● Task input:
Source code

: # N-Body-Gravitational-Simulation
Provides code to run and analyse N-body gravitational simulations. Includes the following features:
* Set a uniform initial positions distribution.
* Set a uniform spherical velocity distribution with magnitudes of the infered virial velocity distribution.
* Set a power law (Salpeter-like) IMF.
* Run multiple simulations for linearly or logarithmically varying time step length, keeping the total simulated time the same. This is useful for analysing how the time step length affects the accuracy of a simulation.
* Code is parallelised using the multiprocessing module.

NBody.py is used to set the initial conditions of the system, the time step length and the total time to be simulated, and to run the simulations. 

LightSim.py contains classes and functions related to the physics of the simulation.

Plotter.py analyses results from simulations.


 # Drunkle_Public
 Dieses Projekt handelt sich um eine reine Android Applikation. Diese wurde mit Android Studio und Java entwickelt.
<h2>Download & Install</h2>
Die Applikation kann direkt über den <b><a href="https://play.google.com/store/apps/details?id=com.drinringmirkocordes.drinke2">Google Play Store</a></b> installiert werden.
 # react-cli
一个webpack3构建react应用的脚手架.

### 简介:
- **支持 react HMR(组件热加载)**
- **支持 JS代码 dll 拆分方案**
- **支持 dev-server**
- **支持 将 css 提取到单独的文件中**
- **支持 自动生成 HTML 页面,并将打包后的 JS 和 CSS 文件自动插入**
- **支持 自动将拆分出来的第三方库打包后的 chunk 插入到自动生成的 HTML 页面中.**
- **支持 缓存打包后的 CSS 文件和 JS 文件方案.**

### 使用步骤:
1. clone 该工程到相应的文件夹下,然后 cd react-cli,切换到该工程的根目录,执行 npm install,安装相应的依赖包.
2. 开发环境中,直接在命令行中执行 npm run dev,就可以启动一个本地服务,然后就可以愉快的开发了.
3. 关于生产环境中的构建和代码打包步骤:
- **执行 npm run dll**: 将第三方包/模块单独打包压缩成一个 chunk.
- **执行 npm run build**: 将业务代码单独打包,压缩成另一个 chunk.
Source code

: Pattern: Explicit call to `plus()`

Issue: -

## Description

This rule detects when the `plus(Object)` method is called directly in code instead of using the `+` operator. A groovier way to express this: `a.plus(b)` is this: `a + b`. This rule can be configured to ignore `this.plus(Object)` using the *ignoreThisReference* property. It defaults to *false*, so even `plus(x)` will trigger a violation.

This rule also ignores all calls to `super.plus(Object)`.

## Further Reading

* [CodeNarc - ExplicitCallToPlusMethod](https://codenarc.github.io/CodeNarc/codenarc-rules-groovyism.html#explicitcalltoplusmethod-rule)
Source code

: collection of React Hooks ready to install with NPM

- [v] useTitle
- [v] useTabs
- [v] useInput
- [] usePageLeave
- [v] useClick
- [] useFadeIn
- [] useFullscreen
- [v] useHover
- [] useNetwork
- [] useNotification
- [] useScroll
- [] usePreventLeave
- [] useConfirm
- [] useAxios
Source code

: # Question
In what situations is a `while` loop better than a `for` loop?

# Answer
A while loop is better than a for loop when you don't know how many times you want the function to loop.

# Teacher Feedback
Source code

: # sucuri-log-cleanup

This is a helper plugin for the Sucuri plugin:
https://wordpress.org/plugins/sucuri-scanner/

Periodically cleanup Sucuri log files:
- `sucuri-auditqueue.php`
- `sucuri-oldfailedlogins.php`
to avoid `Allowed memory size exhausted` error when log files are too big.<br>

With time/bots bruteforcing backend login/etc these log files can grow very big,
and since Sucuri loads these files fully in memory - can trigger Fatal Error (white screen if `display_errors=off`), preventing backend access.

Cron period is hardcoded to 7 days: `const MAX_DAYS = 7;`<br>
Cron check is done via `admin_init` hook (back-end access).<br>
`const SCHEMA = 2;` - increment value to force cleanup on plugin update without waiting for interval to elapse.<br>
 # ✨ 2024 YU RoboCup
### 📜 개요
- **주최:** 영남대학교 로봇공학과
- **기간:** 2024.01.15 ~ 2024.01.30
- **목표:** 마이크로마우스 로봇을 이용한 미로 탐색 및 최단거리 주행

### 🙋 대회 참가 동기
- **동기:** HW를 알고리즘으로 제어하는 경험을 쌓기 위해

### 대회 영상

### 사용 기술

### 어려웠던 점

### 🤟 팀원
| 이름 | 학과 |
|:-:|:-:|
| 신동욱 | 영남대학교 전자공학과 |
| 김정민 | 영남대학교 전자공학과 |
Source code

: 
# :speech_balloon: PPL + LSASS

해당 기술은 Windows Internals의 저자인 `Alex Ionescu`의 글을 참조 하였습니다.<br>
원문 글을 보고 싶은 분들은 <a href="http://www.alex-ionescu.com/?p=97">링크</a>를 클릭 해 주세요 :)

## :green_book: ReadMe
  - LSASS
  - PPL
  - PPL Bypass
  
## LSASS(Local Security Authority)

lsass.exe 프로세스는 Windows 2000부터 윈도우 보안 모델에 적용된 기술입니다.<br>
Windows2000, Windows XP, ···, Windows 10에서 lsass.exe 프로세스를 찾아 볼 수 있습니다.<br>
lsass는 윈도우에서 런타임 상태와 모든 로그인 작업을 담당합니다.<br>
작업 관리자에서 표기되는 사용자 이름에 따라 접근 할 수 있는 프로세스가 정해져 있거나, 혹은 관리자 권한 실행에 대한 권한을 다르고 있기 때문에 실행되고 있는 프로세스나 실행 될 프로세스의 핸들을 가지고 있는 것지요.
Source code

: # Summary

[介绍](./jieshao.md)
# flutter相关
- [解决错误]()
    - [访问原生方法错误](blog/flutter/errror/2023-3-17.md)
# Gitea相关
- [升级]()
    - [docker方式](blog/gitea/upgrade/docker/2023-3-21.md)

● Your task: Rewrite all of the lines above, replacing every occurrence of "time step length" with "step size" and leaving everything else unchanged.

● Your response:
Source code

: # N-Body-Gravitational-Simulation
Provides code to run and analyse N-body gravitational simulations. Includes the following features:
* Set a uniform initial positions distribution.
* Set a uniform spherical velocity distribution with magnitudes of the infered virial velocity distribution.
* Set a power law (Salpeter-like) IMF.
* Run multiple simulations for linearly or logarithmically varying step size, keeping the total simulated time the same. This is useful for analysing how the step size affects the accuracy of a simulation.
* Code is parallelised using the multiprocessing module.

NBody.py is used to set the initial conditions of the system, the step size and the total time to be simulated, and to run the simulations. 

LightSim.py contains classes and functions related to the physics of the simulation.

Plotter.py analyses results from simulations.


 # Drunkle_Public
 Dieses Projekt handelt sich um eine reine Android Applikation. Diese wurde mit Android Studio und Java entwickelt.
<h2>Download & Install</h2>
Die Applikation kann direkt über den <b><a href="https://play.google.com/store/apps/details?id=com.drinringmirkocordes.drinke2">Google Play Store</a></b> installiert werden.
 # react-cli
一个webpack3构建react应用的脚手架.

### 简介:
- **支持 react HMR(组件热加载)**
- **支持 JS代码 dll 拆分方案**
- **支持 dev-server**
- **支持 将 css 提取到单独的文件中**
- **支持 自动生成 HTML 页面,并将打包后的 JS 和 CSS 文件自动插入**
- **支持 自动将拆分出来的第三方库打包后的 chunk 插入到自动生成的 HTML 页面中.**
- **支持 缓存打包后的 CSS 文件和 JS 文件方案.**

### 使用步骤:
1. clone 该工程到相应的文件夹下,然后 cd react-cli,切换到该工程的根目录,执行 npm install,安装相应的依赖包.
2. 开发环境中,直接在命令行中执行 npm run dev,就可以启动一个本地服务,然后就可以愉快的开发了.
3. 关于生产环境中的构建和代码打包步骤:
- **执行 npm run dll**: 将第三方包/模块单独打包压缩成一个 chunk.
- **执行 npm run build**: 将业务代码单独打包,压缩成另一个 chunk.
Source code

: Pattern: Explicit call to `plus()`

Issue: -

## Description

This rule detects when the `plus(Object)` method is called directly in code instead of using the `+` operator. A groovier way to express this: `a.plus(b)` is this: `a + b`. This rule can be configured to ignore `this.plus(Object)` using the *ignoreThisReference* property. It defaults to *false*, so even `plus(x)` will trigger a violation.

This rule also ignores all calls to `super.plus(Object)`.

## Further Reading

* [CodeNarc - ExplicitCallToPlusMethod](https://codenarc.github.io/CodeNarc/codenarc-rules-groovyism.html#explicitcalltoplusmethod-rule)
Source code

: collection of React Hooks ready to install with NPM

- [v] useTitle
- [v] useTabs
- [v] useInput
- [] usePageLeave
- [v] useClick
- [] useFadeIn
- [] useFullscreen
- [v] useHover
- [] useNetwork
- [] useNotification
- [] useScroll
- [] usePreventLeave
- [] useConfirm
- [] useAxios
Source code

: # Question
In what situations is a `while` loop better than a `for` loop?

# Answer
A while loop is better than a for loop when you don't know how many times you want the function to loop.

# Teacher Feedback
Source code

: # sucuri-log-cleanup

This is a helper plugin for the Sucuri plugin:
https://wordpress.org/plugins/sucuri-scanner/

Periodically cleanup Sucuri log files:
- `sucuri-auditqueue.php`
- `sucuri-oldfailedlogins.php`
to avoid `Allowed memory size exhausted` error when log files are too big.<br>

With time/bots bruteforcing backend login/etc these log files can grow very big,
and since Sucuri loads these files fully in memory - can trigger Fatal Error (white screen if `display_errors=off`), preventing backend access.

Cron period is hardcoded to 7 days: `const MAX_DAYS = 7;`<br>
Cron check is done via `admin_init` hook (back-end access).<br>
`const SCHEMA = 2;` - increment value to force cleanup on plugin update without waiting for interval to elapse.<br>
 # ✨ 2024 YU RoboCup
### 📜 개요
- **주최:** 영남대학교 로봇공학과
- **기간:** 2024.01.15 ~ 2024.01.30
- **목표:** 마이크로마우스 로봇을 이용한 미로 탐색 및 최단거리 주행

### 🙋 대회 참가 동기
- **동기:** HW를 알고리즘으로 제어하는 경험을 쌓기 위해

### 대회 영상

### 사용 기술

### 어려웠던 점

### 🤟 팀원
| 이름 | 학과 |
|:-:|:-:|
| 신동욱 | 영남대학교 전자공학과 |
| 김정민 | 영남대학교 전자공학과 |
Source code

: 
# :speech_balloon: PPL + LSASS

해당 기술은 Windows Internals의 저자인 `Alex Ionescu`의 글을 참조 하였습니다.<br>
원문 글을 보고 싶은 분들은 <a href="http://www.alex-ionescu.com/?p=97">링크</a>를 클릭 해 주세요 :)

## :green_book: ReadMe
  - LSASS
  - PPL
  - PPL Bypass
  
## LSASS(Local Security Authority)

lsass.exe 프로세스는 Windows 2000부터 윈도우 보안 모델에 적용된 기술입니다.<br>
Windows2000, Windows XP, ···, Windows 10에서 lsass.exe 프로세스를 찾아 볼 수 있습니다.<br>
lsass는 윈도우에서 런타임 상태와 모든 로그인 작업을 담당합니다.<br>
작업 관리자에서 표기되는 사용자 이름에 따라 접근 할 수 있는 프로세스가 정해져 있거나, 혹은 관리자 권한 실행에 대한 권한을 다르고 있기 때문에 실행되고 있는 프로세스나 실행 될 프로세스의 핸들을 가지고 있는 것지요.
Source code

: # Summary

[介绍](./jieshao.md)
# flutter相关
- [解决错误]()
    - [访问原生方法错误](blog/flutter/errror/2023-3-17.md)
# Gitea相关
- [升级]()
    - [docker方式](blog/gitea/upgrade/docker/2023-3-21.md)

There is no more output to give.